This section does not prohibit the lawful taking, killing, pursuing, or possession of any game bird during the open season for the bird. Bald or golden eagles and ospreys shall not be killed or possessed at any time, except that eagles or ospreys may be possessed for educational purposes by governmental or municipal zoological parks, museums, and scientific or educational institutions. European starlings, English sparrows, and common pigeons, other than homing pigeons, may be killed at any time and their nests or eggs may be destroyed at any time. Blackbirds may be killed at any time when doing damage to grain or other property or when they become a nuisance.

Each bird or any part thereof taken or had in possession contrary to this section constitutes a separate offense.

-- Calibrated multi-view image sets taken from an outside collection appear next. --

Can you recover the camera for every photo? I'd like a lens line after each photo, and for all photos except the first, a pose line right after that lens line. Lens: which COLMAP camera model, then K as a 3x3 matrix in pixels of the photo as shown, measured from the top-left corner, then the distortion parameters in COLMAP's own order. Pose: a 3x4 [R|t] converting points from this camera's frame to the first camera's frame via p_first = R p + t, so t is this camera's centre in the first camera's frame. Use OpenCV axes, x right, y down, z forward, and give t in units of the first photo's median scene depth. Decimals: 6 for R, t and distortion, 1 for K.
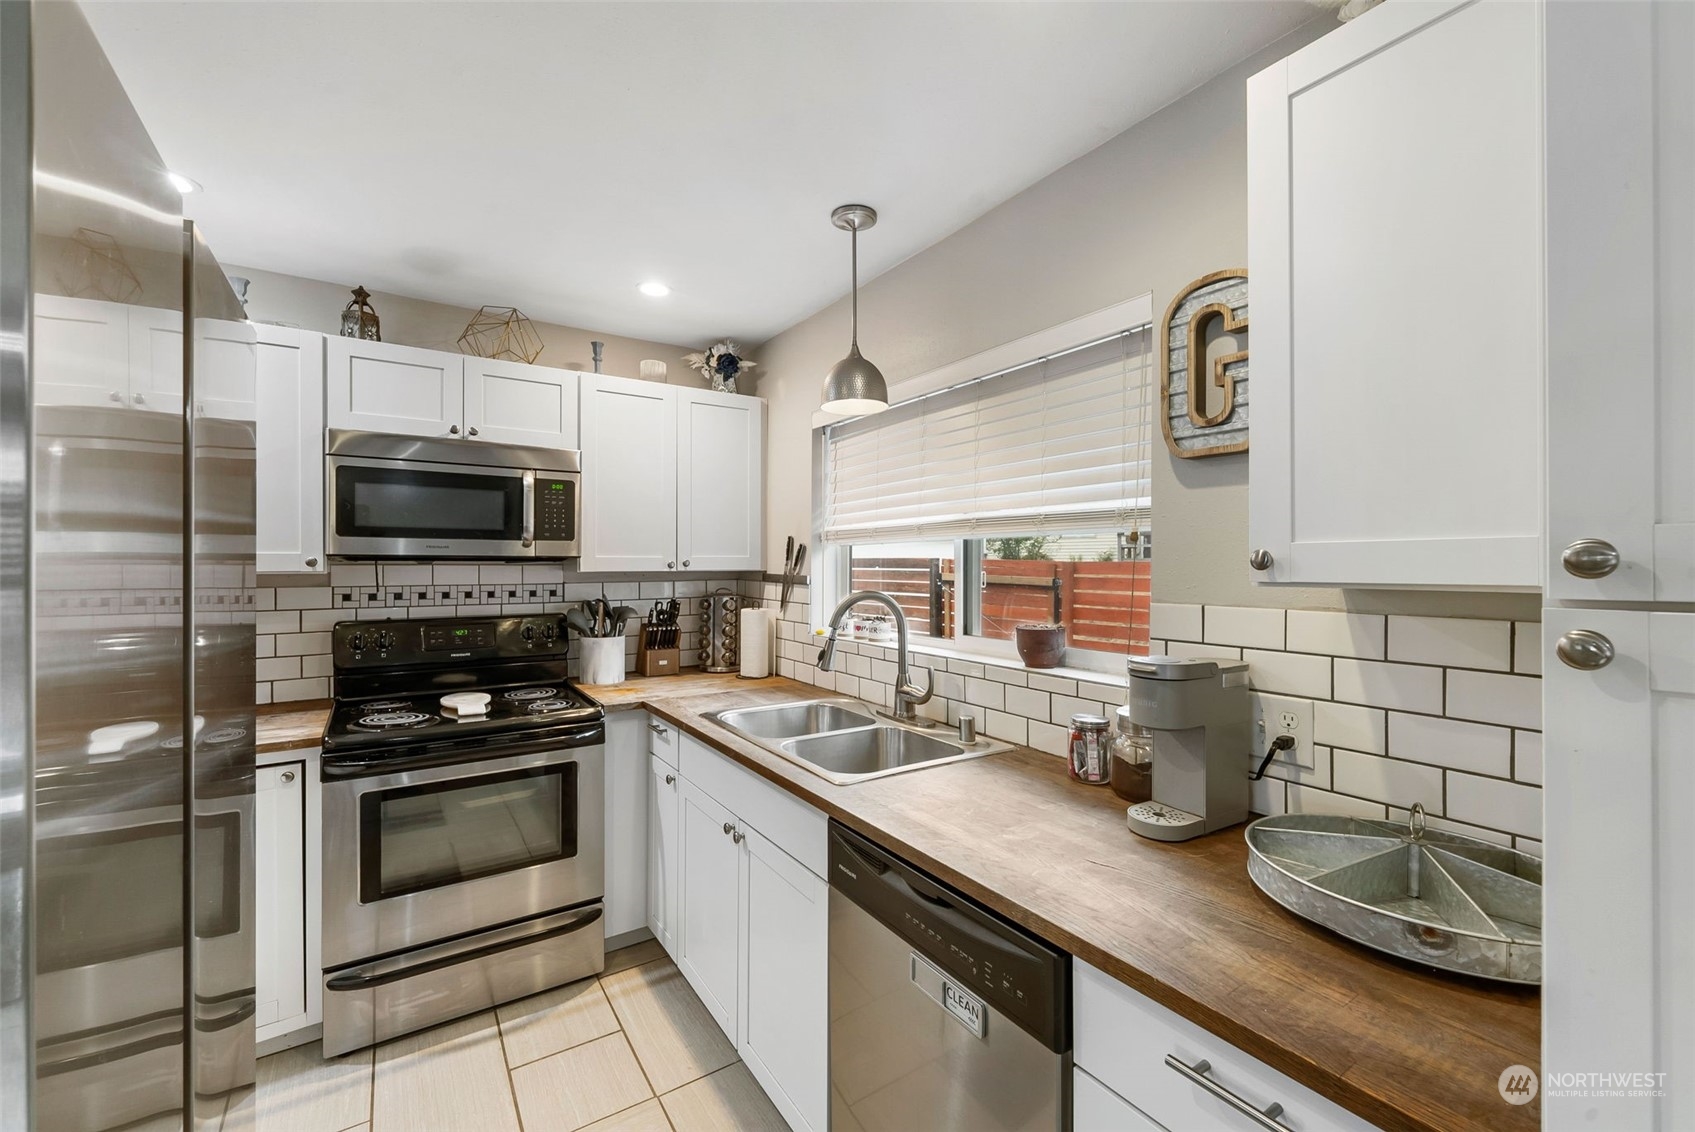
lens RADIAL K [[695.3, 0, 851.6], [0, 695.3, 562.9], [0, 0, 1]] dist [0.000584, -0.000379]
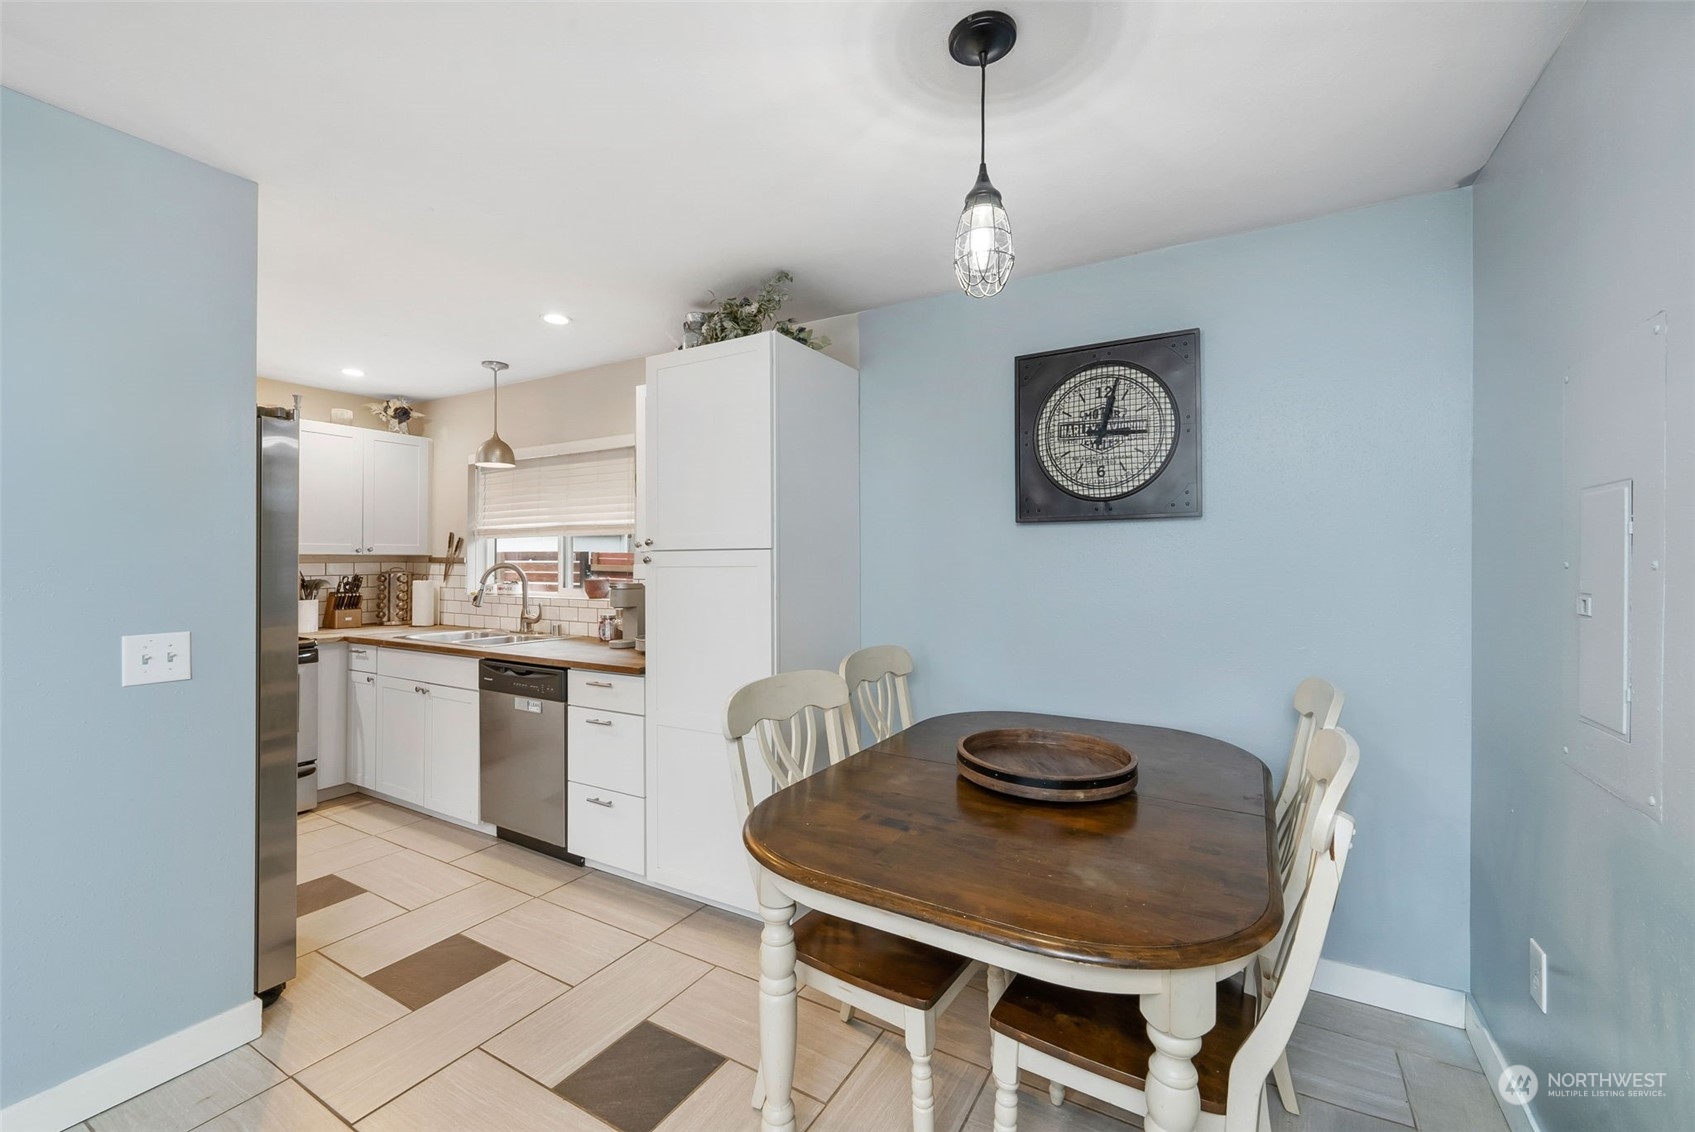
lens RADIAL K [[695.3, 0, 853.3], [0, 695.3, 556.4], [0, 0, 1]] dist [0.000584, -0.000379]
pose [[0.896875, 0.002380, 0.442278, 0.033286], [0.000100, 0.999984, -0.005583, 0.027284], [-0.442284, 0.005051, 0.896861, -0.898932]]
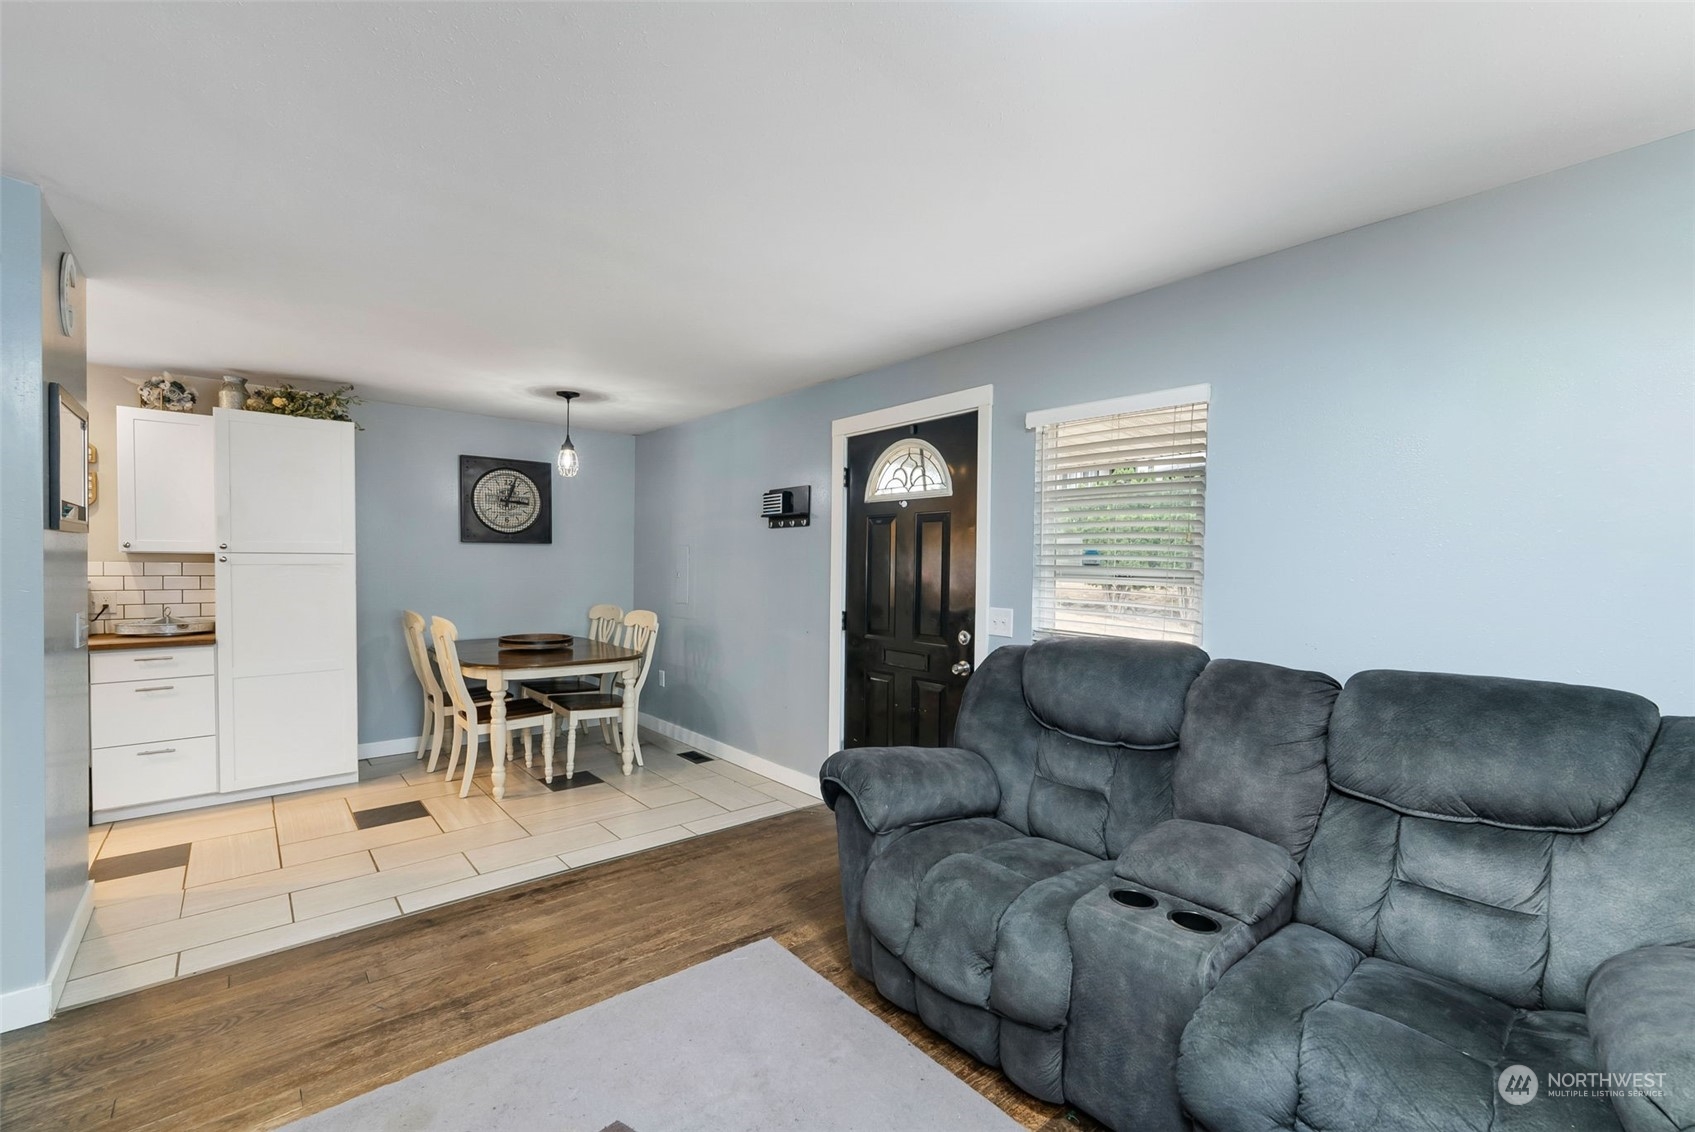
lens RADIAL K [[695.3, 0, 842.0], [0, 695.3, 573.6], [0, 0, 1]] dist [0.000584, -0.000379]
pose [[-0.117060, -0.021965, 0.992882, -1.396916], [-0.015850, 0.999669, 0.020246, 0.004085], [-0.992998, -0.013367, -0.117370, -0.922201]]
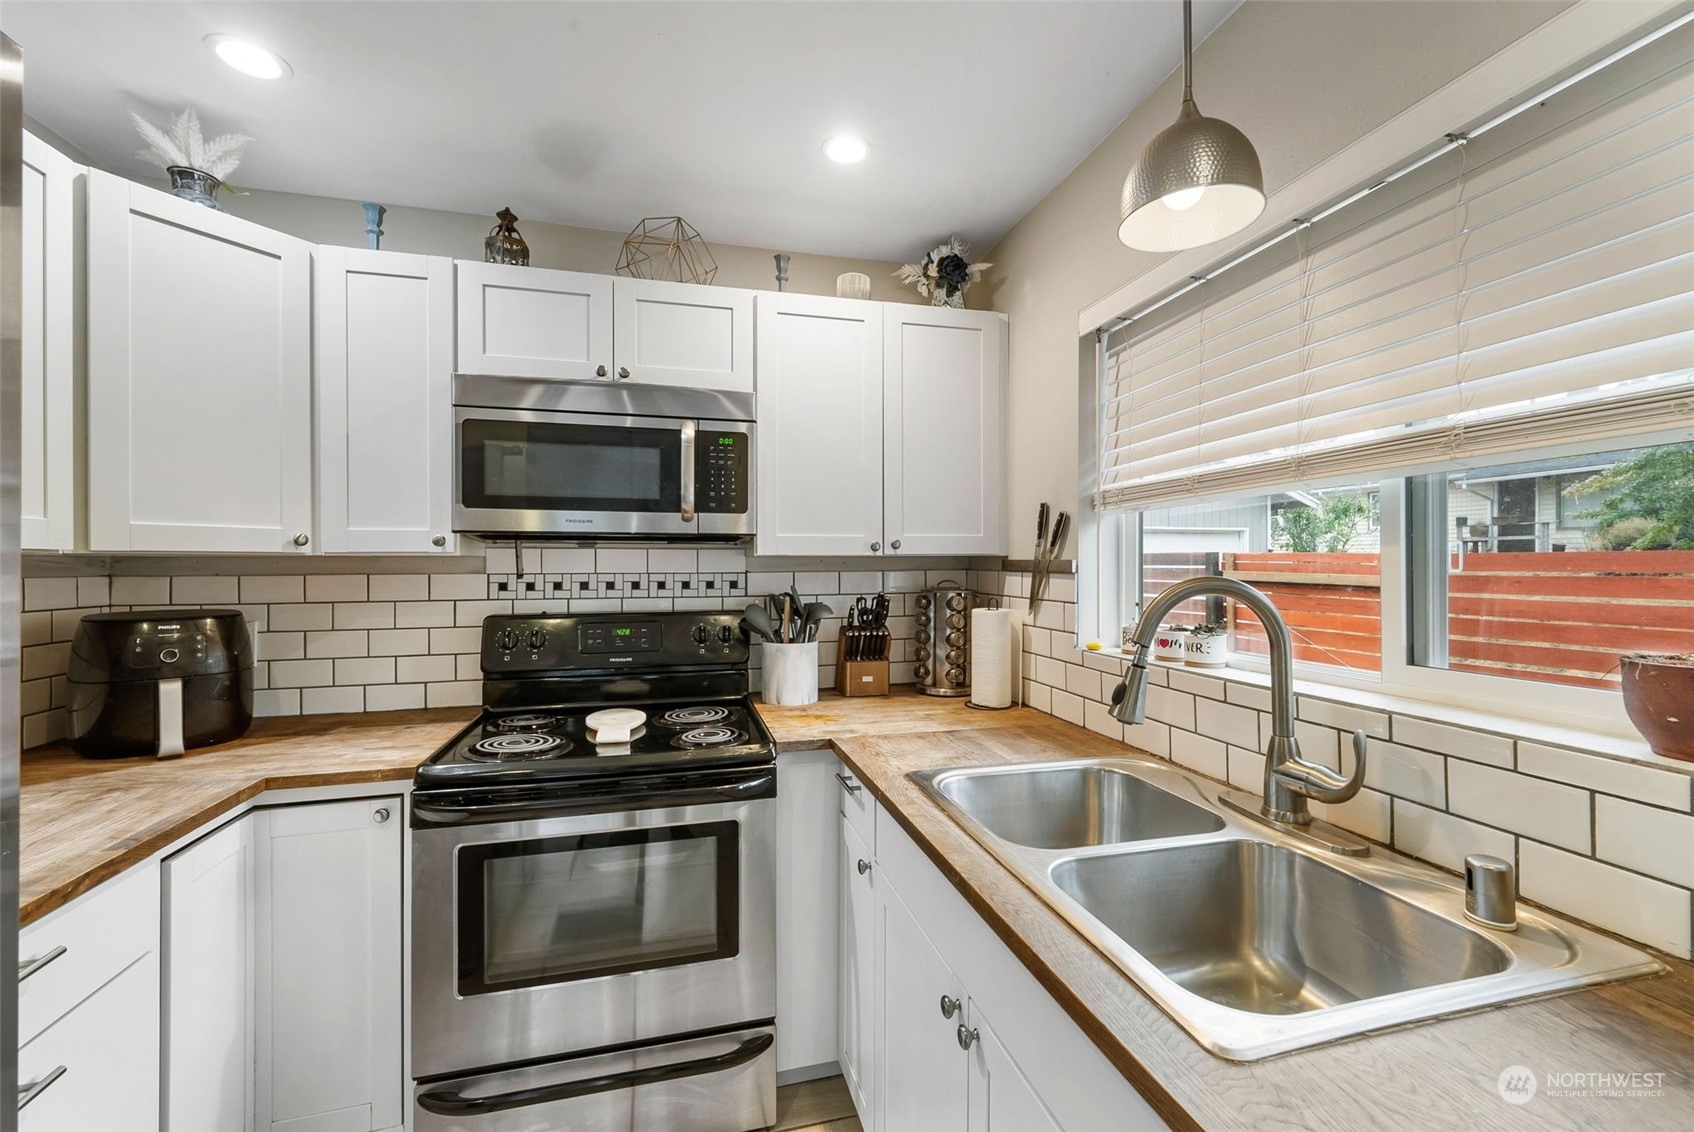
lens RADIAL K [[694.9, 0, 852.4], [0, 694.9, 563.6], [0, 0, 1]] dist [0.000584, -0.000379]
pose [[0.946087, -0.004232, -0.323886, -0.053656], [0.003431, 0.999989, -0.003043, 0.026248], [0.323896, 0.001767, 0.946091, 0.347380]]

Effective Date: 08-14-2002; 04-06-2007


----------



## Huntinbull (Apr 10, 2004)

wonderfully comprehensive answer! Bravo!


----------



## waterwalker (Jan 24, 2008)

Welcome to OGF and what is your retainer fee owed.


----------



## stevecat (May 16, 2007)

Most likely if your in Ohio, what you are seeing are starlings not black birds this time of year,starlings are easy to distinguish between grackels and brown headed cow birds, look up all these birds on the internet and youll see the difference, starlings are the first to show up in the springand the last to leavein the winter , cow birds and Grackels will be here in later spring followed by the red winged black bird. the first to show are my favorite target the starling. (shoot away)


----------